Per ogni anno di riferimento, individuato nel modo predetto, la retribuzione contributiva è quella comprensiva di tutti gli emolumenti che il lavoratore ha percepito in costanza di rapporto di lavoro con esclusione delle voci tassativamente indicate dall’art. 12 della Legge 153/69

La circolare INPDAP N. 39 del 24/7/2000, stabilisce che, ai fini del calcolo della pensione contributiva, le amministrazioni devono fornire , per ogni dipendente, le retribuzioni corrisposte dal 1° gennaio 1993 comprensive del trattamento accessorio.

La retribuzione accessoria per gli anni 1993 1995 viene quindi presa in considerazione esclusivamente ai fini del calcolo del montante contributivo individuale. Tali importi ovviamente, modificando la media contributiva del triennio modificano anche il calcolo della pensione spettante.

Si esclude che l’INPDAP possa richiedere il pagamento della contribuzione sulle indennità accessorie erogate negli anni 1993 – 1995, visto che all’epoca tali voci non erano imponibile contributivo.

Differenze retributive per mansioni superiori riflessi pensionistici

Si conferma la correttezza della procedura adottata dalla Amministrazione comunale nella predisposizione della pratica pensionistica del dipendente che ha svolto per anni le mansioni superiori da dirigente.

In particolare la retribuzione giuridicamente spettante, quella cioè relativa alla categoria di appartenenza, viene presa a base per il calcolo della quota A) di pensione, mentre le differenze retributive relative alla attribuzione temporanea dell’incarico dirigenziale, dovranno essere valutate per la sola quota di pensione prevista dall’art. 13 comma 1 lettera b) del D.lgs 503/92.

Si rammenta che la recente giurisprudenza della Corte dei Conti è orientata nel non riconoscere in quota A) di pensione le differenze retributive per mansioni superiori.

Tasso di rivalutazione del montante contributivo

E’ stato determinato il tasso di capitalizzazione del montante contributivo per le pensioni da liquidare con decorrenza 2011.
La tabella delle rivalutazioni è riportata nella nota operativa INPDAP n. 48 del 04.10.2010 e nel messaggio INPS n. 24433 del 30.09.2010.
Occorre aggiornare  il programma S7 INPDAP  (Funzionalità Enti – Gestione Tabelle – Tabelle PIL)

Indennità dei Segretari Comunali.
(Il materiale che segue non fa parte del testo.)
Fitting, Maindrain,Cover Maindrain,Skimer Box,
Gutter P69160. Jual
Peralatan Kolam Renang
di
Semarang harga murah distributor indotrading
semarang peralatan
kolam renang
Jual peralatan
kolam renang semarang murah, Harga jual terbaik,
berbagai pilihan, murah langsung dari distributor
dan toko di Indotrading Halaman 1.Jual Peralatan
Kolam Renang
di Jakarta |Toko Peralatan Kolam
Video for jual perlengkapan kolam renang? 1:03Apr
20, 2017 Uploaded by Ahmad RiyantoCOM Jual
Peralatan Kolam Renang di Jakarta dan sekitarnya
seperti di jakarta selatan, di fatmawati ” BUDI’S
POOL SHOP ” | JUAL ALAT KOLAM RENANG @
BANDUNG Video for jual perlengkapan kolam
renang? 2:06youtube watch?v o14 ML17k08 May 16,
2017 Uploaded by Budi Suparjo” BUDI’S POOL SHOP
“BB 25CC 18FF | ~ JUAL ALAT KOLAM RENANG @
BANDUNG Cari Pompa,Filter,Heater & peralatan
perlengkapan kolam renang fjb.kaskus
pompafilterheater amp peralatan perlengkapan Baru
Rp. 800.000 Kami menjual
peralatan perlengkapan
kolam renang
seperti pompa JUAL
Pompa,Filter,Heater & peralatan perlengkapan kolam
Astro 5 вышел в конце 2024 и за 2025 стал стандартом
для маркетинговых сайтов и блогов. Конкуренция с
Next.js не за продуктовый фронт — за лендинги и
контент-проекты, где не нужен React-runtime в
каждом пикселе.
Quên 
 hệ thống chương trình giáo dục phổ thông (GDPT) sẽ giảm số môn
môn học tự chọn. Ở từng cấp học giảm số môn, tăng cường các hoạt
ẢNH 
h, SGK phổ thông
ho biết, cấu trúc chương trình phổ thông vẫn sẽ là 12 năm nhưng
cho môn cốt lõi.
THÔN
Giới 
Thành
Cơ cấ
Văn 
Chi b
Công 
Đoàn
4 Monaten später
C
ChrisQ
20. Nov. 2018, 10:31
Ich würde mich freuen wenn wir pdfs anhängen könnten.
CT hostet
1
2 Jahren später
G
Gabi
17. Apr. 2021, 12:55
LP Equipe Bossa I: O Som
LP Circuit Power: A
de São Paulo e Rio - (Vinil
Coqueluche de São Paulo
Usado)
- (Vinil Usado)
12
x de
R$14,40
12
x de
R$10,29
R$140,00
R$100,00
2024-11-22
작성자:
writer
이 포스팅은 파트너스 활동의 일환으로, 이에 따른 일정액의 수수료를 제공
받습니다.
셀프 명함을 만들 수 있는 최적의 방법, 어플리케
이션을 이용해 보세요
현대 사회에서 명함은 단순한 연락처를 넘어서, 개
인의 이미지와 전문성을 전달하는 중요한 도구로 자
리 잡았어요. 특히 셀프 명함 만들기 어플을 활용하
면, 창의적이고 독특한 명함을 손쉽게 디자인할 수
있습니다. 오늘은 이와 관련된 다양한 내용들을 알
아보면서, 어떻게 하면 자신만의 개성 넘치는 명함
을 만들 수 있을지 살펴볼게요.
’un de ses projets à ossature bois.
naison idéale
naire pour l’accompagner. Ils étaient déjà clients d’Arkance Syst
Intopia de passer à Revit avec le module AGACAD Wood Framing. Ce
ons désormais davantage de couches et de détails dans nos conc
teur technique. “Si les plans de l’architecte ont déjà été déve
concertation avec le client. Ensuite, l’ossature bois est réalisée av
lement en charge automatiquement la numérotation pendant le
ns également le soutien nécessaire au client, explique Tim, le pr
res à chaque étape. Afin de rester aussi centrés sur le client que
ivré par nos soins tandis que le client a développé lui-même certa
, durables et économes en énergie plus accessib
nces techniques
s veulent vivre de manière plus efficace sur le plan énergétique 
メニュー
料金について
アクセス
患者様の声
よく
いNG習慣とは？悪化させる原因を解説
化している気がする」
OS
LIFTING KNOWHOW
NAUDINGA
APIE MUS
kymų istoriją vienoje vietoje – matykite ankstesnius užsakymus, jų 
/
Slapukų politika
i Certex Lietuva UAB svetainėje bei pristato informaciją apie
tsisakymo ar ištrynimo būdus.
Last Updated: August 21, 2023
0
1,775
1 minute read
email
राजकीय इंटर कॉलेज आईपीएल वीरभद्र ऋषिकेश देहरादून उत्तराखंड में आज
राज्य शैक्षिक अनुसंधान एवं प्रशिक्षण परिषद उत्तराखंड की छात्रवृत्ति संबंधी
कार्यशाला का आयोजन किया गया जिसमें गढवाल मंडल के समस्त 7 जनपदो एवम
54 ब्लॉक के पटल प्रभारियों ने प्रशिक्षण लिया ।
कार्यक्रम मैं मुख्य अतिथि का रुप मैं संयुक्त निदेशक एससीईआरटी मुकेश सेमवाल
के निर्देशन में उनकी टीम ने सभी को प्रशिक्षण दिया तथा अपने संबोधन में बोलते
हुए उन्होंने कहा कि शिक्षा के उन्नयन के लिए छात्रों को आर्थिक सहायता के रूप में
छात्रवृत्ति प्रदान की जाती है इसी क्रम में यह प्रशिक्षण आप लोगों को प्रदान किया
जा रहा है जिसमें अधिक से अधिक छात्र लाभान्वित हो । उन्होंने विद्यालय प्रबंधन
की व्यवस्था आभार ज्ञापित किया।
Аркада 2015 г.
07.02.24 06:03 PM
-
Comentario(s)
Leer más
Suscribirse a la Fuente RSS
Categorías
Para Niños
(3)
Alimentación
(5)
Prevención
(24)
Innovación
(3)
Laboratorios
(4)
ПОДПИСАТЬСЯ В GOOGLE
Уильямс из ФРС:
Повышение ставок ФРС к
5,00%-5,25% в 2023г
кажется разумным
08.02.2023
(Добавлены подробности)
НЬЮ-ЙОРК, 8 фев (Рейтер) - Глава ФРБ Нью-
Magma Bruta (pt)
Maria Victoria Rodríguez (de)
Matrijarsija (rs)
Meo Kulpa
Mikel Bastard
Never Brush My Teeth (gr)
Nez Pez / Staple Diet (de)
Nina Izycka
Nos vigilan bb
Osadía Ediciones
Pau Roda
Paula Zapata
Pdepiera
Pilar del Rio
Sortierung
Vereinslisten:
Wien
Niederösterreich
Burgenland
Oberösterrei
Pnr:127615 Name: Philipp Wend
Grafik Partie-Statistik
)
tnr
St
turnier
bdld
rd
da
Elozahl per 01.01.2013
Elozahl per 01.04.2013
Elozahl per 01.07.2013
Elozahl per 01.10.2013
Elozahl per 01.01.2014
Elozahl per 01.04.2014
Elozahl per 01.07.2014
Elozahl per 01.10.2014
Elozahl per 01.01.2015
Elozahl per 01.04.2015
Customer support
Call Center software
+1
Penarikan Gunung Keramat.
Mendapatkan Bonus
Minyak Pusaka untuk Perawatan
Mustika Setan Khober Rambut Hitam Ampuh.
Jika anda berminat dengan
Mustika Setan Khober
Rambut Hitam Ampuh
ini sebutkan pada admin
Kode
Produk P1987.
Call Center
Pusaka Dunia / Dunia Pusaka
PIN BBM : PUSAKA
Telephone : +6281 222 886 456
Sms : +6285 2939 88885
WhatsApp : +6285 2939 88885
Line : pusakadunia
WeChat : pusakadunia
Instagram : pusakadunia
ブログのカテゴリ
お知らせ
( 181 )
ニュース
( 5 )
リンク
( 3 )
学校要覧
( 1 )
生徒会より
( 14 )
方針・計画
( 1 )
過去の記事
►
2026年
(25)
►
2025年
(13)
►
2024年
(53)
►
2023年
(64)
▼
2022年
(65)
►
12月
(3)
Valutazione ai fini previdenziali.

diritti di segreteria – l’indennità non presenta i requisiti richiesti dalla Legge 1077/1959 in quanto non è emolumento continuativo nel tempo, fisso nell’ammontare, e quindi la sua valutazione non può che essere in quota B di pensione;

maggiorazione della retribuzione di posizione di cui all’art. 41 c.4 – anche tale indennità al momento deve essere considerata in quota B di pensione.

Calcolo beneficio Legge 336/1970

Per i benefici della Legge 336, da quando il beneficio è stato contrattualizzato, vanno seguite le disposizioni del contratto. Il riferimento è l’art. 22 del ccnl del 5 ottobre 2001. Va calcolato quindi il 7,50 per cento (tre scatti del 2,5 per cento) sulla retribuzione indicata dall’art. 52 lettera b): posizione iniziale oltre l’indennità integrativa (ora conglobata) e la progressione economica. L’importo risultante, diviso 12 e per tredici mensilità corrisponde alla retribuzione da indicare per il calcolo dei benefici della Legge 336, e andrà inserito nella apposita casella del programma S7.